The exact shape and size of the granitic – gneiss body is unknown due to subsequent deformation
with Tertiary and Quaternary sediments and volcanics covering all but isolated outcrops. From the
surface expression of the outcrops it can be seen that the granite unit is elongated in shape and has
its longer axis subparallel to the regional foliation tend of the crystalline province. Large outcrops
of the Tres Piedras Granite near the town of Tres Piedras and along the Tusas River Canyon to the
west of Tres Piedras (Fig. 2.1, 2.1a). The Tres Piedras Granite near the town of Tres Piedras
consists in places of granitic inliers whose base is hidden beneath thick basalt flows related to the
Rio Grand Rifting.
2.3.2 Petrography & Chemistry
The rock is granite, ranging from very close to alkali feldspar granite to true granite. The
composition (eye estimation by volume) can be expressed as about 40% potash feldspar, 15%
plagioclase, 20% quartz; the rest 25% is made up of biotite, hornblende, muscovite, epidote,
sphene, chlorite, and rarely calcite and apatite. Some portions show weak to moderate
recrystallization texture attributed to low-grade metamorphism. The overall texture is that of
typically igneous allotriomorphic granular with most grains of felsic minerals being anhedral. Only
the biotites show a preferred orientation that define the crude foliation.
The alkali feldspar rich portions are dominated by large grains of flame and string perthite. In a few
perthite grains the exsolved lamellae of albite are oriented in two mutually perpendicular directions.

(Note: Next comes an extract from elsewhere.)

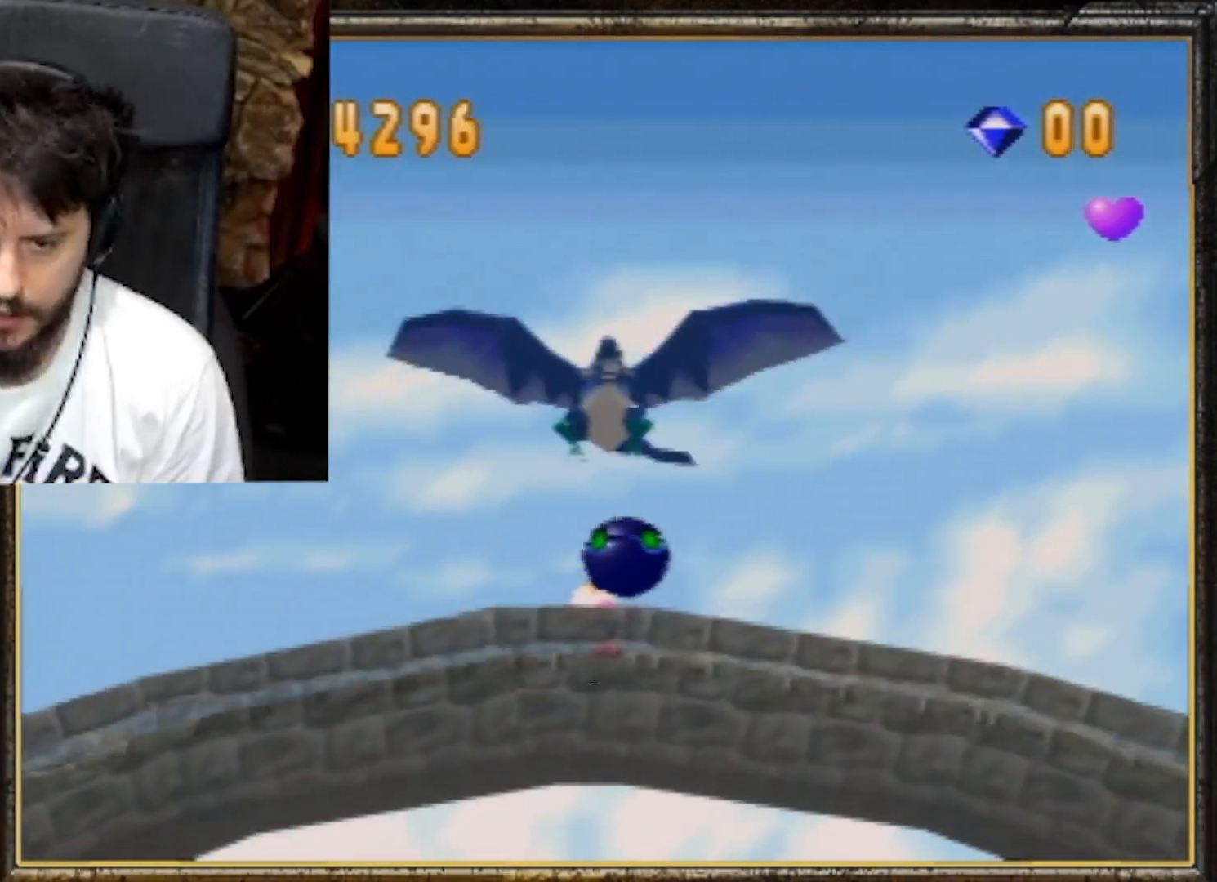
{"buttons": ["A"], "left_stick": "up", "events": [[300, "left_stick", "up-left"], [433, "left_stick", "up"], [500, "A", "down"]]}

Some perthite and also some homogeneous grains of potash feldspar show thin sodic rims that in
many cases merge with the albite lamellae in perthitic grains. Graphic intergrowth of quartz are
present in some smaller grains of potash feldspar. Some portions of the rocks show strong alteration
of potash feldspar to sericite in crystallographically controlled directions. Some grains show two
such orientations. Microcline is abundant in portions, showing cross-hatched twinning. Some
microcline grains also show perthitic intergrowths. Potash feldspar grains are the largest among all
the minerals.
Plagioclase grains are more regular in shape compared to alkali feldspar and quartz grains, and
even after strong alteration to epidote and muscovite show lath shaped outline. Lamellar twinning
is characteristically present.
64
Biotite (very dark brown, and greenish brown varieties) appears to be of two different generations.

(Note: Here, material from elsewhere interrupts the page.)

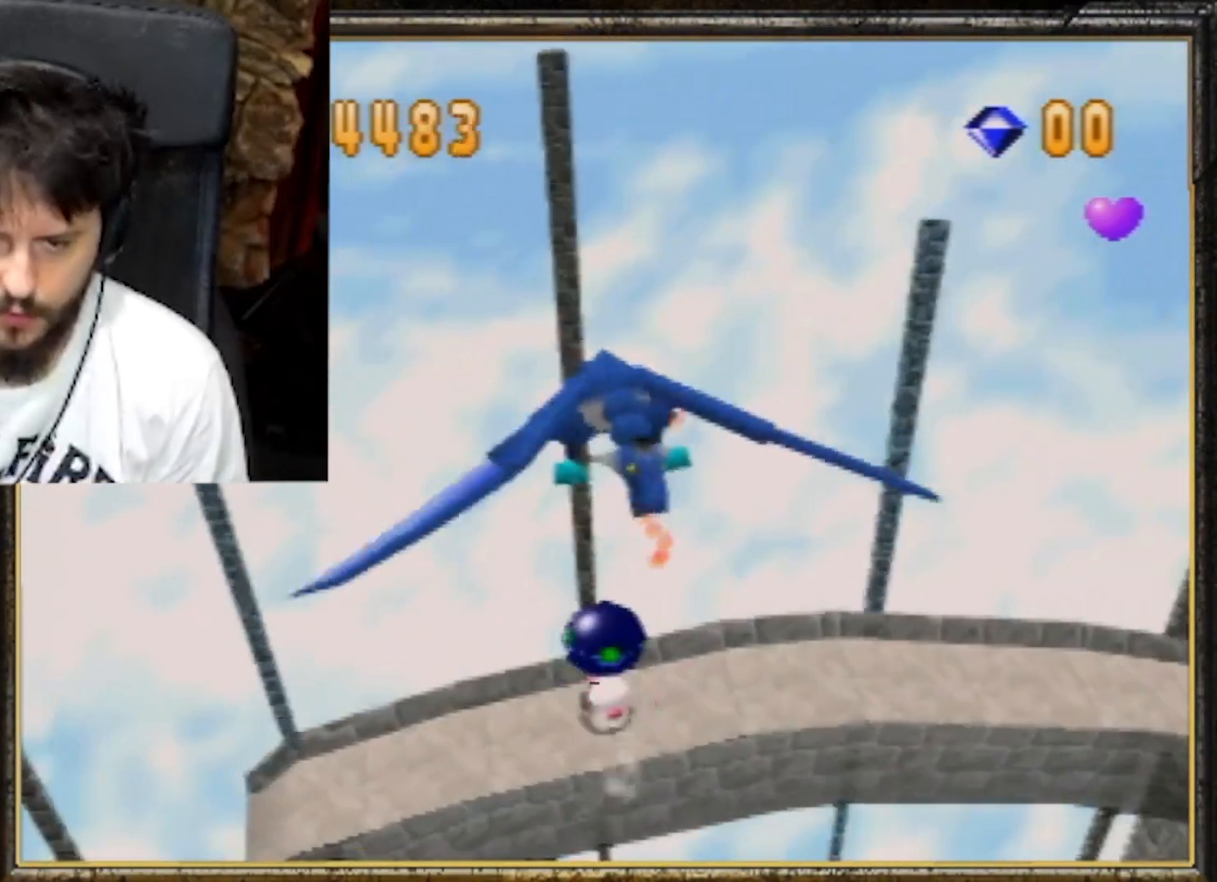
{"buttons": ["A", "B"], "left_stick": "center", "events": [[67, "B", "down"], [467, "left_stick", "center"]]}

Dark brown varieties are of weakly tabular in shape and are cross cut by clean, large, perfectly
tabular muscovite grains implying the metamorphic nature of muscovite. These biotites could be
pre-metamorphic and igneous in origin. The greenish variety of biotite form composite grains with
chlorite, and green hornblende with bluish tinge has grown over the biotite. This assemblage of
chlorite – biotite – hornblende is interpreted to be metamorphic. However, most of the grains of
hornblende are irregular in shape, and some even do not show any good cleavage. Only a few
hornblende grains are subhedral with very good cleavage. These hornblende grains show brownish
pleochroism and could be of igneous origin.
Some very large muscovite grains show sieve structure defined by large sub-circular inclusions of
quartz. These seem to be older than the prismatic smaller, and inclusion free grains of muscovite.
Thus the larger grains could be of igneous origin. Quartz grains are all anhedral. Larger grains
show a tendency to form aggregates of smaller grains – but no preferred orientations are noticeable.
Lozenge-shaped sphene grains, and a few prismatic epidote grains show metamict texture defined
by dark rims around the grains. These are common around inclusions inside hornblende.
History: Alkali feldspar dominated granite with small amount of biotite, hornblende and muscovite
was metamorphosed to lower amphibolite facies.
A chemical and normative analysis of the Tres Piedras Granite by Barker (1958) is included in
Table 2.3. A comparison of the modal analysis on the same rock by Barker (1958), Bingler (1965)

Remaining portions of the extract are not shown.